WhatsOnStage: *** “The cast of five are all excellent. Ash Hunter’s Billy morphs from hulking alpha to caged animal – eyes searching wildly for gaps in the fence. Marcello Cruz is thoroughly winning as JD – all earnest passion and golden retriever energy. Jackie Clune’s Paula balances toughness with heart, while Mithra Malek’s T does the same dance but with old-school loyalty versus nagging conscience. And Eugene McCoy is understatedly unscrupulous as head butcher David, a Wall Street hotshot turned divorced ex-con, who seems to be one bad FaceTime with his kids away from implosion.”

The Guardian: *** “Not every character is as well developed and the drama at times seems led by plot. But this is a vigorous first play, beautifully performed, alive and energetic, by a playwright of promise.”

The Standard: **** “Hannah Doran’s script is schematic but urgent and impressively immersed in the grain of blue-collar New York life, given she’s a British-Irish bookseller based in London. (She has also studied and had plays produced in the States: she may also have been a butcher, for all I know.) The Meat Kings won the 2024 Papatango writing prize and is presented here in a tight, vividly acted in-the-round staging by the company’s artistic director, George Turvey.”

The Spy in the Stalls: **** “And this is the ultimate strength of Doran’s play – how it brings the damaged outside world into the personal lives of the characters, exploring the extent to which our individual choices make a difference in the face of broader inequities and bigotry.”

Theatre & Tonic: **** “The Meat Kings! (Inc.) of Brooklyn Heights is a fantastic new drama, gripping from the get go, dripping in tension as it looks at the dark underbelly of the USA. This is a brilliant and impressive debut from Doran. Fiercely dark and shocking in equal measure, this is not one to miss.”

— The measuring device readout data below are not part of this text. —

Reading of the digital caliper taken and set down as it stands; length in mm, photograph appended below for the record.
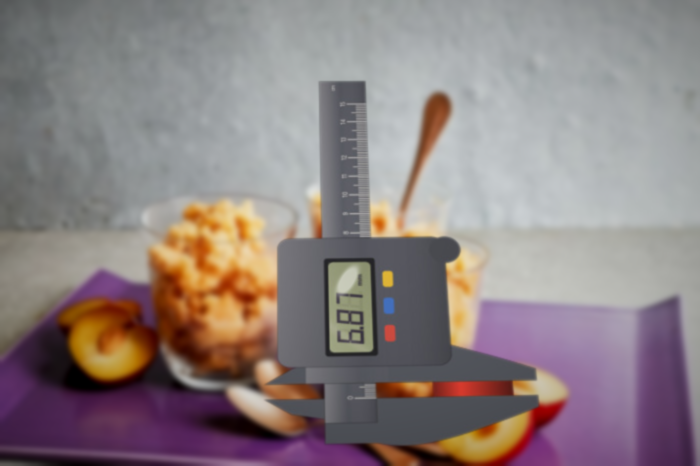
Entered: 6.87 mm
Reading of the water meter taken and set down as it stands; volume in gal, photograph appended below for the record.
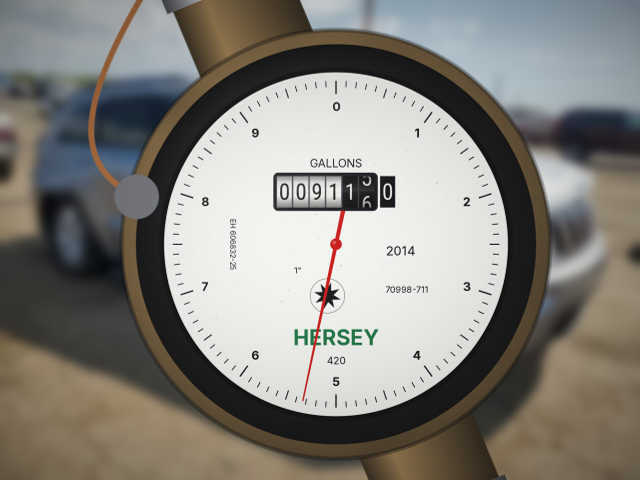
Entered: 91155.3 gal
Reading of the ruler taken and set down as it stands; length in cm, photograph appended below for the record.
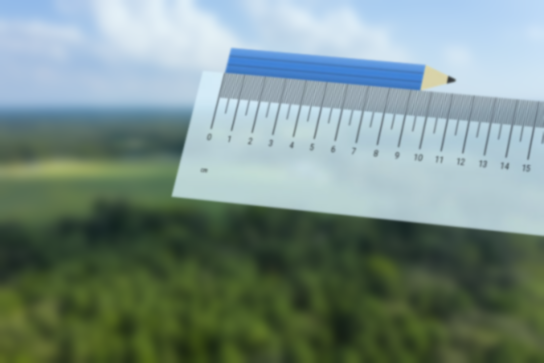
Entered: 11 cm
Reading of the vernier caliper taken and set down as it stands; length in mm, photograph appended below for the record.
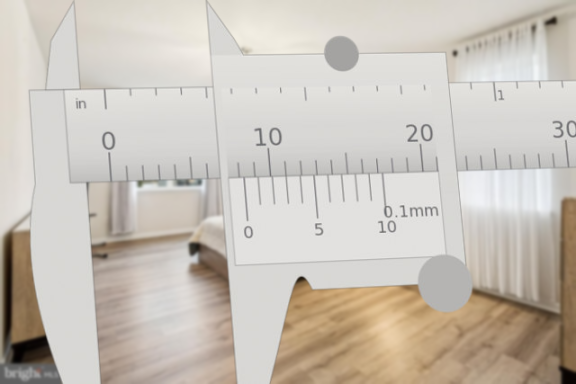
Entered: 8.3 mm
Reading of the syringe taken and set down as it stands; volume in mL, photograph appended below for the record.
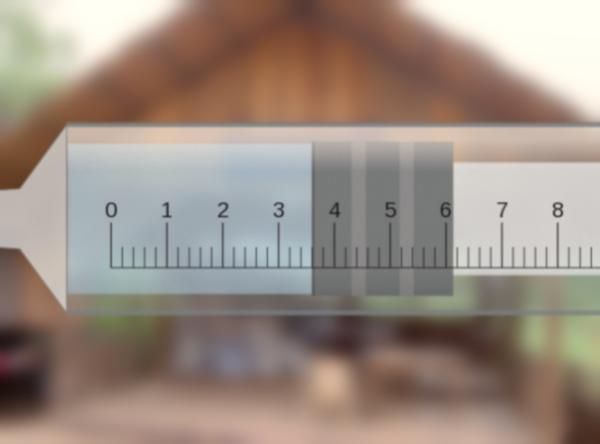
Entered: 3.6 mL
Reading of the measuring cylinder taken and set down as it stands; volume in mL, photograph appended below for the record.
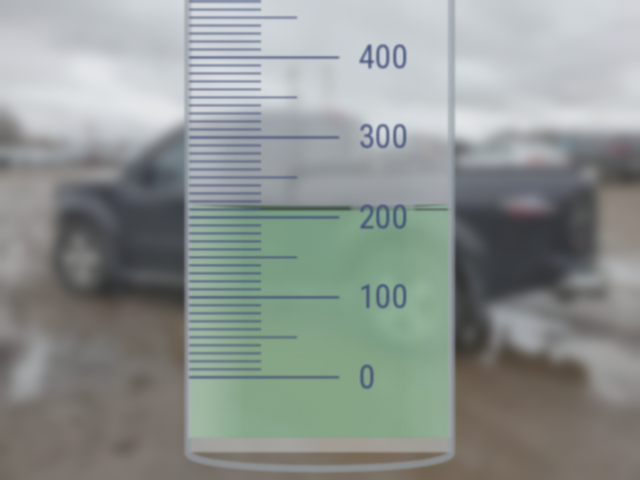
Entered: 210 mL
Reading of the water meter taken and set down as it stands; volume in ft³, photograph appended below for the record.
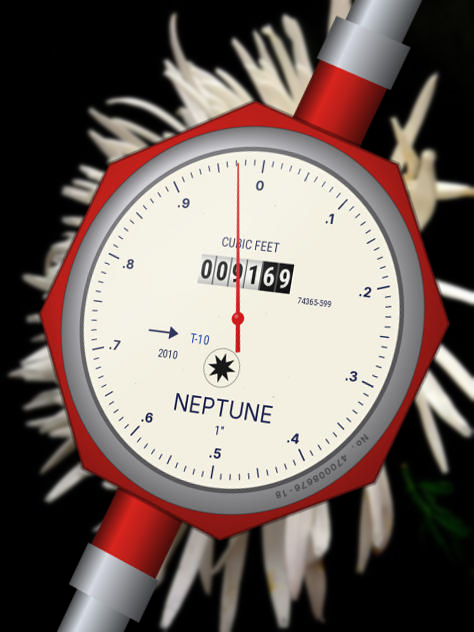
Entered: 9168.97 ft³
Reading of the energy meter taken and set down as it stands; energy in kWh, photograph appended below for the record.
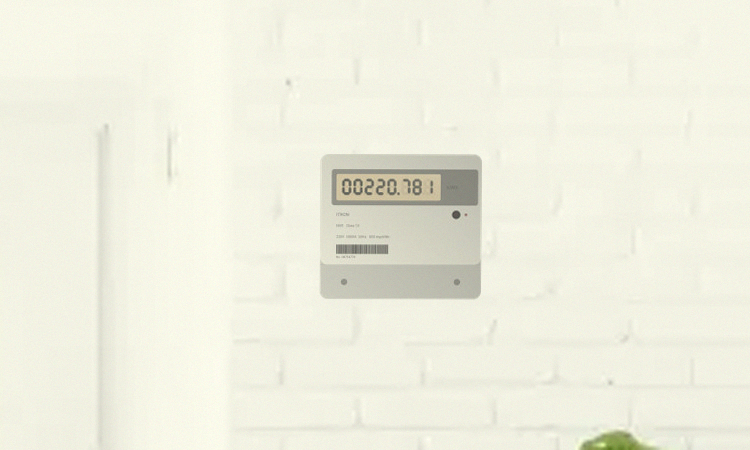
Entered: 220.781 kWh
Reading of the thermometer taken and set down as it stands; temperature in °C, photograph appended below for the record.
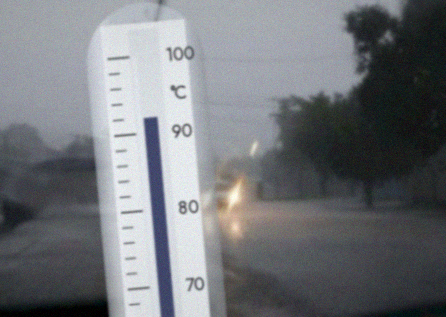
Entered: 92 °C
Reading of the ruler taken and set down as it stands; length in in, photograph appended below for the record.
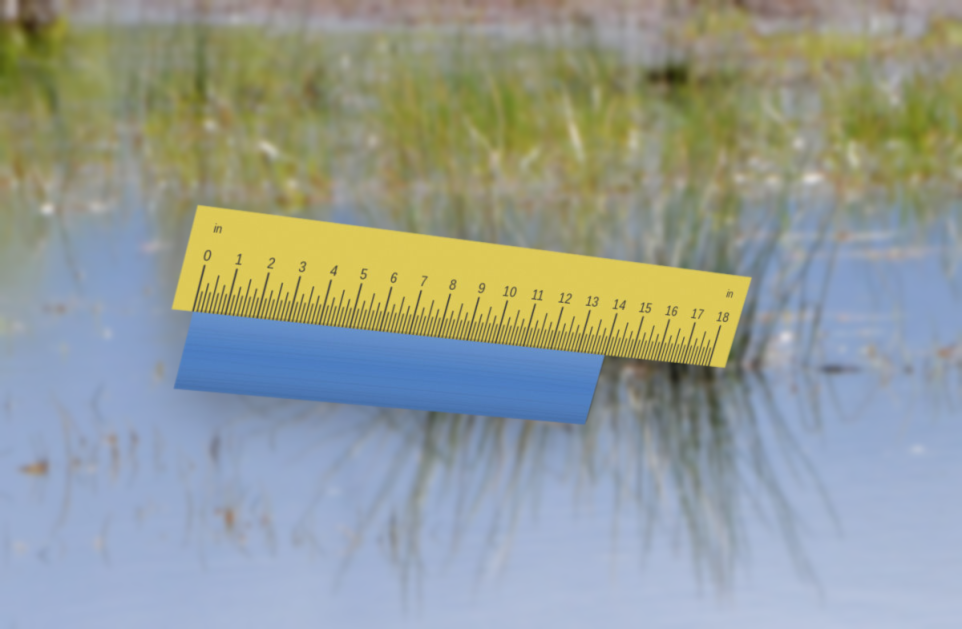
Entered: 14 in
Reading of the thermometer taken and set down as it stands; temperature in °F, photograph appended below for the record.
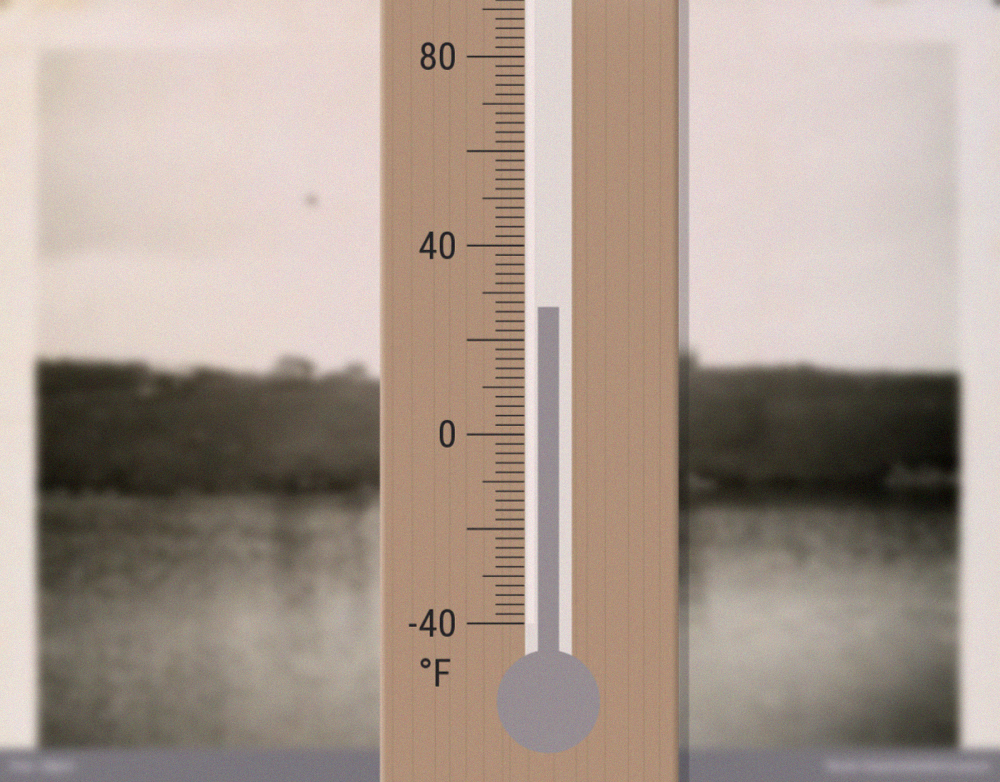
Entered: 27 °F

Everything Theatre: **** “The Meat Kings is a powerful, finely observed debut that cuts deep into questions of work, loyalty, and survival in modern America. Strong writing combined with a talented cast who find the marrow and muscle within their characters.”

British Theatre Guide: “The confident, well-directed cast are always watchable as believable, complex characters in this topical play that exposes some of the cruel day-to-day consequences of Trump policies. At times, the story carries echoes of Arthur Miller with its interrogation of the American Dream and its empathy for those labelled immigrants in a society created by immigrants.”

Fairy Powered Productions: **** “A stunning debut from Hannah Doran – definitely a name to look out for in the future.”

London Theatre 1: ***** “This debut play, written by Hannah Doran, is refreshingly original, imaginatively crafted, sharply observed, and utterly believable. It’s no surprise it won the prestigious Papatango New Writing Prize 2024. If this production is any indication of what’s to come, Doran has a glittering career ahead.”

Time Out: *** “There’s also a solid cast and a cute set from Mona Camille, which puts pvc butcher’s curtains on all the theatre doors and makes use of a series of joints of some sort of convincing-ish synthetic meat for the copious scenes of actual butchery. It’s a solid play that grows in stature – when I caught up with on a sleepy matinee the audience was largely unresponsive for the first half; in the second there was gasp after gasp.”

Theatre Weekly: ***** “Doran’s script is a tightly-wound coil of ambition, desperation and betrayal, and one where every character is vivid and richly drawn.”

The Stage: **** “TV’s The Bear meets Arthur Miller’s A View from the Bridge in this impressive debut play.”

West End Best Friend: **** ”  Hannah Doran has written a play that is both edgy and polished. Her influences are clearly on show as Arthur Miller and David Mamet immediately spring to mind, but where’s the harm in being influenced by the best. This gets an extra star for the sheer commitment to authenticity.”